L'éthéré.
Imaginez votre salon.
Après la cacophonie de la rue, vous retrouvez le calme. Le silence n'est interrompu que par le crépitement de la flambée dans l'âtre. Vous vous mettez à l'aise. Sur une petite table basse vous attendent un verre de nectar mordoré, une coupe de fruits de saison, le journal du soir, un bouquin à la couverture de luxe dont il ne vous reste plus que quelques pages à lire, un encrier, un écritoire et du papier. Parsemées au sol, comme descendues du ciel, quelques pages manuscrites demeurent les seules traces matérielles de votre vie réelle. Celle d'antan. D'hier.
Le temps s'arrête. Vous savourez ce moment de paix, tranquillement assis sur votre causeuse Grand Siècle. Vous m'attendez. Cette place, restée inoccupée, tout près de vous est la mienne. Nous sommes ami. Souvent. Et adversaire, parfois.
Vous m'attendez et pourtant je suis là, pauvre âme légère.

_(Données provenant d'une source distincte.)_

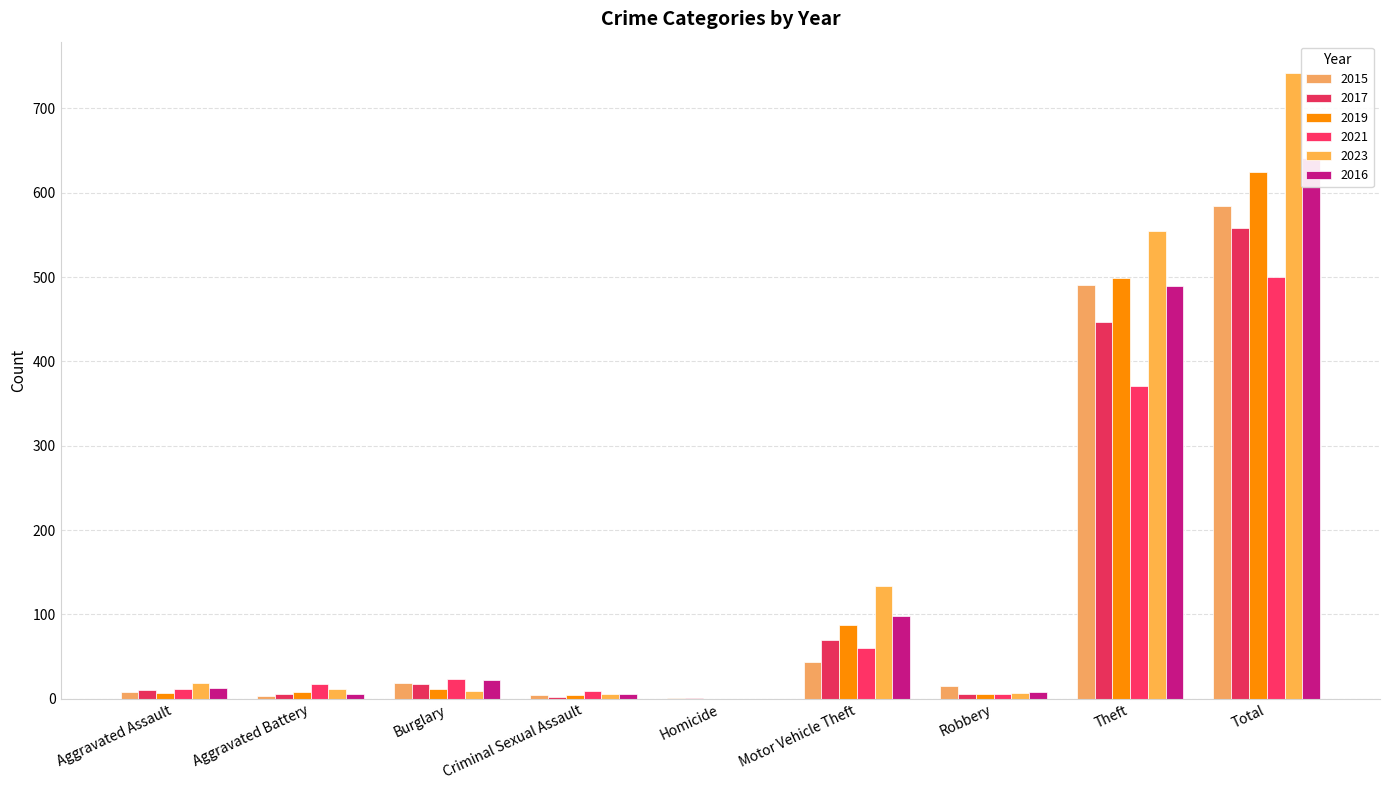

At which label does 2016 first exceed 13?

Burglary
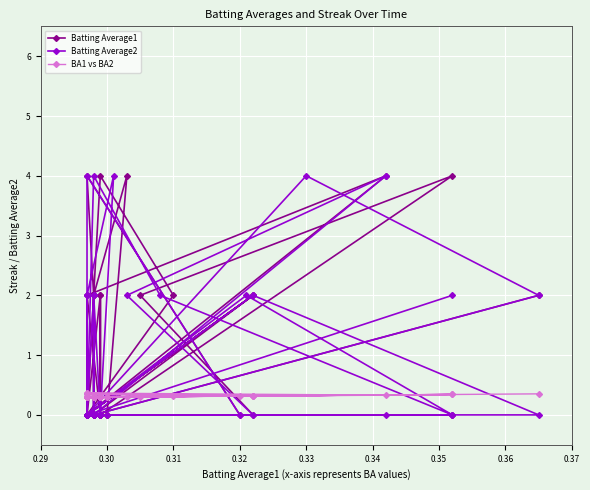

How many interior local valleys does the Batting Average1 series have?

3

Oui, je suis là et je vous observe. Je m'imprègne de vos pensées. Y entremêle les miennes. Vous êtes en harmonie avec vous-même. Avec le monde. Je capte vos passions, vos désirs, vos rêves. Votre esprit divague. Le mien s'égare. Vos joies comme vos peines abreuvent avec délice mon imagination galopante. Laissez-moi saisir ces grains d'éternité, cet humus odorant et fertile! Laissez les qu'ils s'épousent, qu'ils s'unissent pour ne former qu'un. Un commencement. Une vie.